The Rise of Machine(s)

“The AI revolution in 2023 brought transformative changes to industries and daily life. Intelligent automation and advanced algorithms improved efficiency in manufacturing, healthcare, finance, and transportation. Natural language processing has led to the emergence of sophisticated voice assistants.

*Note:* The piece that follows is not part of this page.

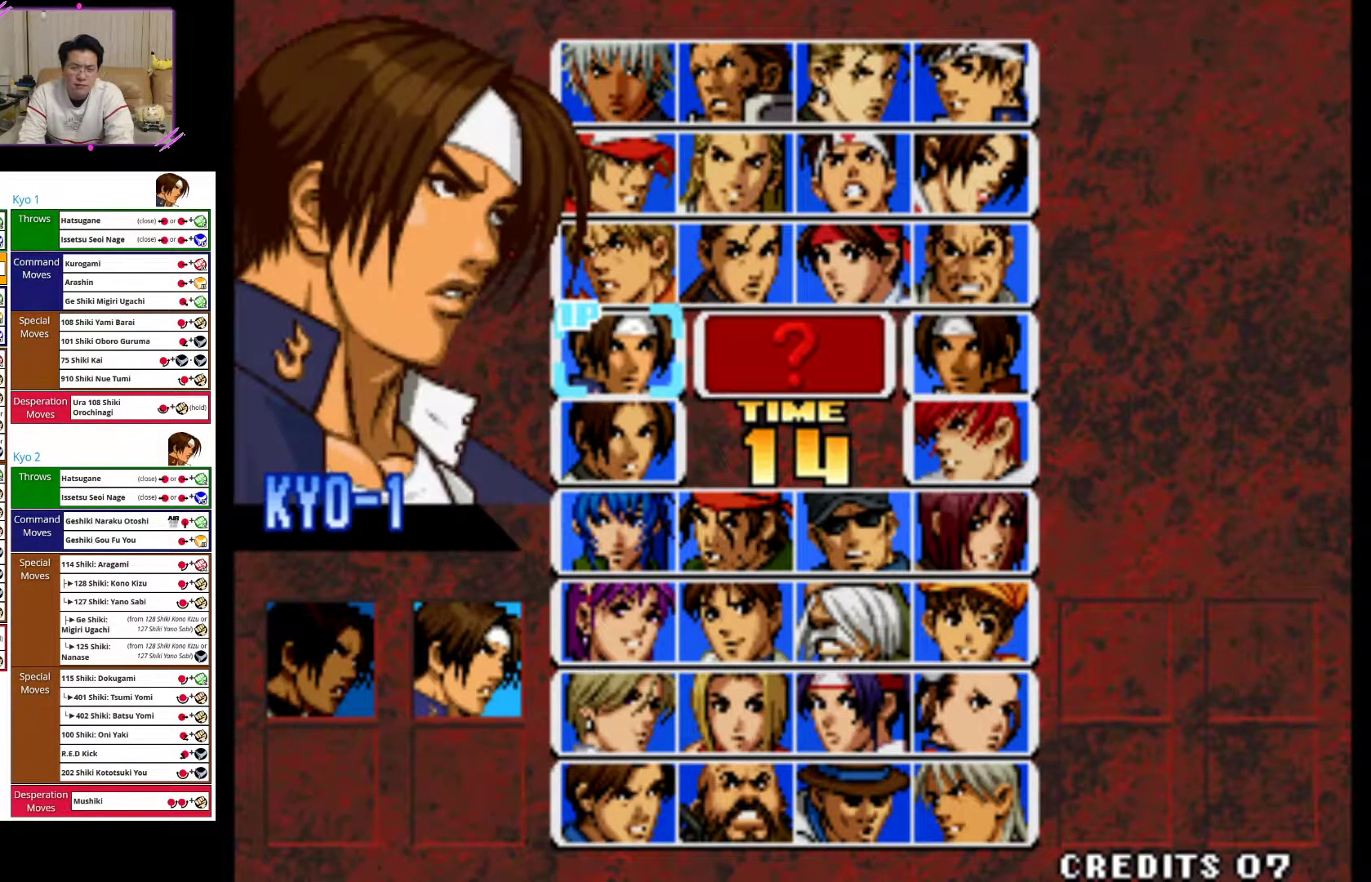
{"buttons": [], "left_stick": "center", "events": [[50, "left_stick", "center"], [200, "SQUARE", "down"], [267, "SQUARE", "up"]]}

Breakthroughs in image recognition and sentiment analysis revolutionised fields like autonomous vehicles, cybersecurity, and personalised marketing.”

Well, I didn’t write any of it, ChatGPT did.

So today we are going to explore if we can take advantage of machine learning to help build better embedded systems.

This article is a continuation of a previous blog post in which, I hacked a synaptics touchpad.

We will use the touchpad as a base to get input for our neural network model.

Machine learning is all about building and training models, which are essentially neural networks, to make predictions about what some input to the model might be.

This information (the prediction) can then be used to do various cool things.

“Infrerence running on an $8 ARM Cortex-M7 MCU on a 28x28 image using LSTM model in under 7ms with more than 96% accuracy.”

The process of running ML models on a MCU can be divided into three parts:

Recording data from various sensors to be used as the input to our network.
Modelling and training the network with the recorded data.
Deploying and running inference on the trained model using new real world data.

Although some ML frameworks allow you to train the model on the MCU, most sane people will use a much powerful host computer or a web ML platform (Google Colab) to make and train the NN model.

How you run the inference of the trained model on the MCU depends on which ML framework you have chosen to use.

So, How is it done?

For making and training the model, TensorFlow is used almost exclusively.

I have used Keras, which gives us an easy to use python interface for accessing the TensorFlow library.

You can also use Google Colab Platform to make and train the model without having to deal with installing keras and tensorflow locally on your machine.

For running inference of the trained model, you have many options depending on which MCU you use.

There are quite a few ML frameworks available for MCUs, some manufacturers provide their owm ML frameworks for running models.

Some popular ones are:

TensorFlow Lite for Microcontrollers. (TFLM)
AIfES
DeepViewRT (NXP)
STM32Cube.AI (STM)

I have used both TFLM and AIfES, both are quite capable but TFLM has more features and support for more types of Ops but requires c++ support and is complex,
AIfES on the other hand is quite easy to use and is written in C, but lacks features.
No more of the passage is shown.